A childhood leukemia diagnosis usually starts with a simple blood test. A doctor may order this blood test after evaluating the patient’s symptoms. Other times, the test is part of a routine doctor’s appointment.
If the test shows abnormal levels of red or white blood cells or the presence of leukemia cells, a bone marrow biopsy is ordered. This requires taking a sample of bone marrow from the hip with a needle, and then looking for the presence of disease.
A lumbar puncture may also be also performed to determine whether leukemia has affected the central nervous system. During this procedure, health care professionals use a needle to remove cerebrospinal fluid from the spine.
At the Children's Cancer Hospital, these procedures are performed under anesthesia for minimal discomfort to your child. Special doctors called hematopathologists use a full battery of laboratory tests to identify the specific leukemia type and subtype.
While many cancers are defined by their stages, there is no widely used staging system for childhood leukemia. Instead, patients are placed in risk groups depending on their condition and how far the disease has progressed. Doctors use these risk groups to help plan a patient's treatment.
(Source: National Cancer Institute)
Acute Lymphoblastic Leukemia (ALL)
Risk groups for childhood acute lymphoblastic leukemia are described as:
Standard (low) risk: Includes children aged 1 to 9 years who have a white blood cell count of less than 50,000/µL (or millionths of a liter) at diagnosis.
High risk: Includes children younger than 1 year or older than 9 years and children who have a white blood cell count of 50,000/µL or more at diagnosis.

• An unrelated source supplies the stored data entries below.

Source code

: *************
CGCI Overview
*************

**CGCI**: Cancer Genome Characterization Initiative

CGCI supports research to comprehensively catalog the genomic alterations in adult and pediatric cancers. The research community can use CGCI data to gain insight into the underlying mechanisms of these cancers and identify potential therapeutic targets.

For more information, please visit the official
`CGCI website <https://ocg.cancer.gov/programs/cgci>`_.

Other factors that affect the risk group include the following:
- Whether the leukemia cells formed from B lymphocytes or T lymphocytes
- Whether there are certain changes in the chromosomes of the lymphocytes
- How quickly the leukemia responds to initial therapy
It is important to know the risk group in order to plan treatment. Children with high risk ALL usually receive more aggressive treatment than children with standard risk ALL.
Acute Myeloid Leukemia (AML)
Childhood AML is described as newly diagnosed, in remission, or recurrent.
Newly diagnosed childhood AML: The disease has not been treated except to relieve symptoms such as fever, bleeding, or pain, and one of the following is true:
- More than 20% of the cells in the bone marrow are blasts (leukemia cells), or
- Less than 20% of the cells in the bone marrow are blasts and there is a specific change in the chromosome
Childhood AML in remission: The disease has been treated and the following are true:
- The complete blood count is almost normal.
- Less than 5% of the cells in the bone marrow are blasts (leukemia cells).
- There are no signs or symptoms of leukemia in the brain, spinal cord or other parts of the body.
Recurrent childhood AML has recurred (come back) after it has been treated. The cancer may come back in the blood and bone marrow or in other parts of the body.